Extract
• • •
It found 1.8 percent prevalence among people in Jessore and Satkhira districts, who have a track record of migrating to India, a rate which is 18 times higher than the national prevalence of 0.1 percent.

The overall HIV prevalence is estimated to be three times higher in India.

“The issue should be discussed in the high political platform (of India-Bangladesh),” said Mohammad Abu Taher, a team leader at CARE-Bangladesh.

CARE runs a project called Enhancing Migrant Populations’ Access to HIV and AIDS Services, Information and Support (EMPHASIS) in south-western border districts.

Migrant workers, who oil the wheels of the economy, are generally the largest contributors to HIV infections in Bangladesh, according to the government data. Experts attribute lack of pre-departure orientation about the disease to the infections.

But Bangladesh-India cross-border issue is different, Taher said, who spoke at a journalists’ orientation seminar at his office on Sunday, as they migrate “illegally and undocumented”.

Cross-border mobility is not recognised at any level from national to bi-lateral to regional level.

“We have to address them in a bigger way at home,” Taher said.

He suggested that the issue of HIV response should be included in the effective cross-border interventions, making the services accessible.

Taher said lack of employment pushed them to India, who work mostly as day-labourers in Mumbai, Delhi and West Bengal.

They lack knowledge about safe sex while women suffer from violence and abuse on the way to India and finally at their destinations.

“Women are being abused by the brokers who take them to India and also by the Indian border guards. And at destinations they also face harassment by landlords,” Taher said.

The CARE project followed 49 cases of them 10 percent faced violence and harassment by BSF, 33 percent by brokers and 21 percent by landlords.

Taher said while men practice unprotected sex, many women ended up in Indian brothels.

“When they come back, they are already infected with the disease,” he said, “being unaware they pass on the virus to their spouses back home.”

Taher said the issue should be discussed in the India-Bangladesh working group meeting on health to bring the issue to the fore.

“Our first initiative is to give them education and information,” he said.
• • •
Directions
**1.** For each statement about the article on HIV among cross-border migrants, answer yes or no according to the article, and quote the words that decide it.
(a) The prevalence found in Jessore and Satkhira districts is 18 times the national rate.
(b) CARE runs its EMPHASIS project in north-eastern border districts.
(c) Taher said the migrants work mostly as day-labourers in Mumbai, Delhi and West Bengal.
**2.** Answer from the article on HIV among cross-border migrants:
(a) At what event did Taher speak on Sunday?
(b) How many cases did the CARE project follow?
(c) What does Taher call the first initiative?
The collection entries that come next have nothing to do with this work.

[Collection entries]
• • •
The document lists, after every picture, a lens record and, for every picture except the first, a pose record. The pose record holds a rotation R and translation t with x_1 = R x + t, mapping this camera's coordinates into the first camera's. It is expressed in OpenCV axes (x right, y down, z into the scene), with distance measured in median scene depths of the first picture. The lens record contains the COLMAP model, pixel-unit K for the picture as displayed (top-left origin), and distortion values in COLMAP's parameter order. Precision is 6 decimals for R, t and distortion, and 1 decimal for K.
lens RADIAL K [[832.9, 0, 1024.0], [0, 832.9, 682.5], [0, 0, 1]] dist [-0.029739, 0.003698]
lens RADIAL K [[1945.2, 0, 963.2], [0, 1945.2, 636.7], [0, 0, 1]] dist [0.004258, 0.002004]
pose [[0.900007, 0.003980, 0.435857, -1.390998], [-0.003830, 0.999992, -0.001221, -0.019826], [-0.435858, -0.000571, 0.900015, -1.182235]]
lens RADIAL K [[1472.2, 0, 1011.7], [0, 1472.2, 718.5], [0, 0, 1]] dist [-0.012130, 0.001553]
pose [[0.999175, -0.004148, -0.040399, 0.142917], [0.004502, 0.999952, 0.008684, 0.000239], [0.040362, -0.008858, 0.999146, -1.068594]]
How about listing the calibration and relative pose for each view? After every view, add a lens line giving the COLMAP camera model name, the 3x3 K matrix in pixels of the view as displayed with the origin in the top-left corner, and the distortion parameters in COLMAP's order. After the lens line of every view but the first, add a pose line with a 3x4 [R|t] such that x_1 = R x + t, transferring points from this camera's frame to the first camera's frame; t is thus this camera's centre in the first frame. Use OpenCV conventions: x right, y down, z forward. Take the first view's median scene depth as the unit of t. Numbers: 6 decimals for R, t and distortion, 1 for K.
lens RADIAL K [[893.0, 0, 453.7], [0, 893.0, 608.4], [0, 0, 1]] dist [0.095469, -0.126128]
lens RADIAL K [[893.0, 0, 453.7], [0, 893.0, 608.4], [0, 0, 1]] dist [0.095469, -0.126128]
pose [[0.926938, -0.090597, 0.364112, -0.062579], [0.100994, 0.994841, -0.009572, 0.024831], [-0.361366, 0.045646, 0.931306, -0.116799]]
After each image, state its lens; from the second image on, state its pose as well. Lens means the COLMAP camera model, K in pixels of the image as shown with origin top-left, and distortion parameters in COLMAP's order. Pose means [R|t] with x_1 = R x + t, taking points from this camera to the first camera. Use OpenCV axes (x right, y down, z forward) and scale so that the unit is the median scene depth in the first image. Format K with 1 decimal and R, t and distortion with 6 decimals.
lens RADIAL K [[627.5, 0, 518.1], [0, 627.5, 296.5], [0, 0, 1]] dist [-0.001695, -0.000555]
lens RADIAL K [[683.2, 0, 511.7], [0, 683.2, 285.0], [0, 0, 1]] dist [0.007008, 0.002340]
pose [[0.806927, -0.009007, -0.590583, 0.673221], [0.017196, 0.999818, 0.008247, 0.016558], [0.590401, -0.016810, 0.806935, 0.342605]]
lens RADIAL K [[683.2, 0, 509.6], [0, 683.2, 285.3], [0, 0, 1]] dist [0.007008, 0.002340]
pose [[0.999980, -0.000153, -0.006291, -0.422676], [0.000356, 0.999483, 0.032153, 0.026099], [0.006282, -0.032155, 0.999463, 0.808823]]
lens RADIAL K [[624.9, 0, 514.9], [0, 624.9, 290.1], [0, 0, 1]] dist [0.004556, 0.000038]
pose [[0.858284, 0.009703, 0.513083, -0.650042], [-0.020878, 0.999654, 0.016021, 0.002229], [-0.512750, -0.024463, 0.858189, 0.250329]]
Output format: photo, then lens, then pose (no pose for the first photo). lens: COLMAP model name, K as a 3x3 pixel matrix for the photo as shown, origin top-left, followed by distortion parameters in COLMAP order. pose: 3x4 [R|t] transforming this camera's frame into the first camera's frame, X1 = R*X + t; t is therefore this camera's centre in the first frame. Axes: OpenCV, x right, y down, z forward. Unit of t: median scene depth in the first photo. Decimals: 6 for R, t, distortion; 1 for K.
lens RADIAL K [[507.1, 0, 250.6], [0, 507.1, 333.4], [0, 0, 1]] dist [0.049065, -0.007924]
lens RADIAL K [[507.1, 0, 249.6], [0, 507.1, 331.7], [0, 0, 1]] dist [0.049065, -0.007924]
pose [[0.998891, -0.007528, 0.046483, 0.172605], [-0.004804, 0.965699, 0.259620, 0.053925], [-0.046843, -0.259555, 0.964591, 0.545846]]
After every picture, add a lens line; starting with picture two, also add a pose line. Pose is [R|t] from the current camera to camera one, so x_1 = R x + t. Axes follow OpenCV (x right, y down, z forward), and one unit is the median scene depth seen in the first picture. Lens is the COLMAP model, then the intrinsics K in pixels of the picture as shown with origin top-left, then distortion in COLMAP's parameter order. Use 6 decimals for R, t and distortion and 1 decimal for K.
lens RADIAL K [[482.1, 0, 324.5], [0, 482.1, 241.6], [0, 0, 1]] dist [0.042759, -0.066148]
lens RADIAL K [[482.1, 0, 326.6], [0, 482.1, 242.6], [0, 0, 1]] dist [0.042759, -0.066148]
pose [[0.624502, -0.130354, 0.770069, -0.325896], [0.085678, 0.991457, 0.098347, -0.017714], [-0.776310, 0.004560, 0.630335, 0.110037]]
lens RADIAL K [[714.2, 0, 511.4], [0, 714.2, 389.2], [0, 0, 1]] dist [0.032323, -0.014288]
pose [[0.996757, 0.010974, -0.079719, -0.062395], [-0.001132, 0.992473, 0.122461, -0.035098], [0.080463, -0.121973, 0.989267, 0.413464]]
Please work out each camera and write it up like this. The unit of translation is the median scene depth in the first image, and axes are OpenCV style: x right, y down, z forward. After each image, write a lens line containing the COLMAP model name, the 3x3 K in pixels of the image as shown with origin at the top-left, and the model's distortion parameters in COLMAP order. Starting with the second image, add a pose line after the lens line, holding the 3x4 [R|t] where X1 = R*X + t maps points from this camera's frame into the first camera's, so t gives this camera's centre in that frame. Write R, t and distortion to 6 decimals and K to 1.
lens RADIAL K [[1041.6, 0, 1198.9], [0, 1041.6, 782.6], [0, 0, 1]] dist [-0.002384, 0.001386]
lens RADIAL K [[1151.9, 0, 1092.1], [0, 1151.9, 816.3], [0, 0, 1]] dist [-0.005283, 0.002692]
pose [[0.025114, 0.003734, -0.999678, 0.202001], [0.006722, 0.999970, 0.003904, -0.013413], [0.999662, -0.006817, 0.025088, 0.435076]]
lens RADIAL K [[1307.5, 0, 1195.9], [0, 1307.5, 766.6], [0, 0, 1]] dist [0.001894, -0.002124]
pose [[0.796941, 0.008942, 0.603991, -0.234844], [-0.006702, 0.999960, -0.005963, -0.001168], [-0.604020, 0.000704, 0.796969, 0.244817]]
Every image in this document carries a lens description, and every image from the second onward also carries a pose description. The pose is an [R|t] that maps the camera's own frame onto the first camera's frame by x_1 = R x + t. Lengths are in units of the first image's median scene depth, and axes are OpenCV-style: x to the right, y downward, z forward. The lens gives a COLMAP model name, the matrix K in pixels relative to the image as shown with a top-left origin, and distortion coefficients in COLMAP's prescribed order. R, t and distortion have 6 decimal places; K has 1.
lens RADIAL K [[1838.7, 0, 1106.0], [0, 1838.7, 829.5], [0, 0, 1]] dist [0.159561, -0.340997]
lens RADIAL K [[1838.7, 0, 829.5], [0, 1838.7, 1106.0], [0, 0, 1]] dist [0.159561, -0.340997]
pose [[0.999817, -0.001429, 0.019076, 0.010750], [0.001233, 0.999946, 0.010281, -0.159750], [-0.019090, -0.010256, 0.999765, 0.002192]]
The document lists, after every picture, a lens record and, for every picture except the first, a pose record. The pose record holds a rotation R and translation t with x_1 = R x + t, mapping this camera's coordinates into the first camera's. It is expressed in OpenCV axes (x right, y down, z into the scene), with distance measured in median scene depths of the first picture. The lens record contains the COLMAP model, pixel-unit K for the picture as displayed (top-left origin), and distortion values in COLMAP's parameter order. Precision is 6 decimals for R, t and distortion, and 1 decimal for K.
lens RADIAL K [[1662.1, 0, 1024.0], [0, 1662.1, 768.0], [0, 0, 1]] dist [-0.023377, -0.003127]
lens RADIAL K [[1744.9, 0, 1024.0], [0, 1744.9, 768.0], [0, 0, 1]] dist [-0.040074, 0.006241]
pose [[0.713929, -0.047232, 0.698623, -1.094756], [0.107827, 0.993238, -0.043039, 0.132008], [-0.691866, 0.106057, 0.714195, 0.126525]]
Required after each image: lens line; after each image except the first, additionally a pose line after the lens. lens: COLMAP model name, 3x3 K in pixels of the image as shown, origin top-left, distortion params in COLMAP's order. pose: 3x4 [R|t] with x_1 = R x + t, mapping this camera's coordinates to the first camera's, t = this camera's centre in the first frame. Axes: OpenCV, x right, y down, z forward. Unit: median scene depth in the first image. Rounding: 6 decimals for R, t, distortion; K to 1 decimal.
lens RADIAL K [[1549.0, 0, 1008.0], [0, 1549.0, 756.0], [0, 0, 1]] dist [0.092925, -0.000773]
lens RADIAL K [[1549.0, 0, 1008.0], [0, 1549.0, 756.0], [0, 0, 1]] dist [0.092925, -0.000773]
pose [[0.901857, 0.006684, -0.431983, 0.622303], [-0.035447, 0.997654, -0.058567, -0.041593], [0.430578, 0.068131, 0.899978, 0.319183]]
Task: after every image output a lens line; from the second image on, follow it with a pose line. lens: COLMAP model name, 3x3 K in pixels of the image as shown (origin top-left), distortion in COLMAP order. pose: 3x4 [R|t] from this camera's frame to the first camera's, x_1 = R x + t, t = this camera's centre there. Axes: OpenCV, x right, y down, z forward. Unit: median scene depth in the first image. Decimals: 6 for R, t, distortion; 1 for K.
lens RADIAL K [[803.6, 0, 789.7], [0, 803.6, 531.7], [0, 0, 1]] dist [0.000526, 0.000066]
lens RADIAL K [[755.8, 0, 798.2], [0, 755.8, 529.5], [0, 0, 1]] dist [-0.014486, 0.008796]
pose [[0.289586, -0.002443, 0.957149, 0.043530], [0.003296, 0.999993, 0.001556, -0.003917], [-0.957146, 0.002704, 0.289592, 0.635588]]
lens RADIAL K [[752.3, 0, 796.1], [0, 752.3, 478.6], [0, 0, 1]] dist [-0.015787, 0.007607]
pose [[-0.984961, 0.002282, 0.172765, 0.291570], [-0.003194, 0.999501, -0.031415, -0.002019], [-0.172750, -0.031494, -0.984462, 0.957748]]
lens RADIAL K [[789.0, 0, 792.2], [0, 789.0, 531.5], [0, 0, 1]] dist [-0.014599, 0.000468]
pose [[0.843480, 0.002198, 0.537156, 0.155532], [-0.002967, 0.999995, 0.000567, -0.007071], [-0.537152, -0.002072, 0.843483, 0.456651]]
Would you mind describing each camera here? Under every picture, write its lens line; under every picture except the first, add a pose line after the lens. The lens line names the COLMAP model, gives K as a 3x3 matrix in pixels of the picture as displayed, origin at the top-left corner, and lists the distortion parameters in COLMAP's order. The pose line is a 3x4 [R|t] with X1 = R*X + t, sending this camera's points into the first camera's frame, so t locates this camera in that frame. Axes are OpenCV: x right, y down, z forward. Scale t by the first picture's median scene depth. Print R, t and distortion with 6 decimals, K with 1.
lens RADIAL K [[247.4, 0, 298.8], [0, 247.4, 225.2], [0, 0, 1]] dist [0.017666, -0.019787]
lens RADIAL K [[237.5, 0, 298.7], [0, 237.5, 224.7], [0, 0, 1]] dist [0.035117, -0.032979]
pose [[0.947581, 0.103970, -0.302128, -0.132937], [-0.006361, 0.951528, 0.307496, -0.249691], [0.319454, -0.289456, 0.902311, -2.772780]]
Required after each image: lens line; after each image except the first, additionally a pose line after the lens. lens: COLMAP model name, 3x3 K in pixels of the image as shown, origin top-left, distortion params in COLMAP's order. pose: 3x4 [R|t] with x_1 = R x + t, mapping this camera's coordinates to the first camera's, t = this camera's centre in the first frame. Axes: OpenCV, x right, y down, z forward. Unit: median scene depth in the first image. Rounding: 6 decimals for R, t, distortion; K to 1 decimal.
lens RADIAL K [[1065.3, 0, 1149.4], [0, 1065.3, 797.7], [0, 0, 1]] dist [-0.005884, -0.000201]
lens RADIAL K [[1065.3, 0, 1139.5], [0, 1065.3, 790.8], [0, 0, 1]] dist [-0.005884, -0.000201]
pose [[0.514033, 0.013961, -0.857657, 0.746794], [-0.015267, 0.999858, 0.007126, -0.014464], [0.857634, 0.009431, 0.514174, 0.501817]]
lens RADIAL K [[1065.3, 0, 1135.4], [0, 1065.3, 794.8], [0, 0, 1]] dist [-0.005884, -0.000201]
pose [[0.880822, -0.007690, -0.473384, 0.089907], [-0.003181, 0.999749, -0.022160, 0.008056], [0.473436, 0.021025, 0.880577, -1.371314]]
• • •
Answers by task
**1.**
(a) Yes: "a rate which is 18 times higher than the national prevalence of 0.1 percent"
(b) No: "in south-western border districts"
(c) Yes: "who work mostly as day-labourers in Mumbai, Delhi and West Bengal"

**2.**
(a) A journalists' orientation seminar at his office
(b) 49
(c) To give them education and information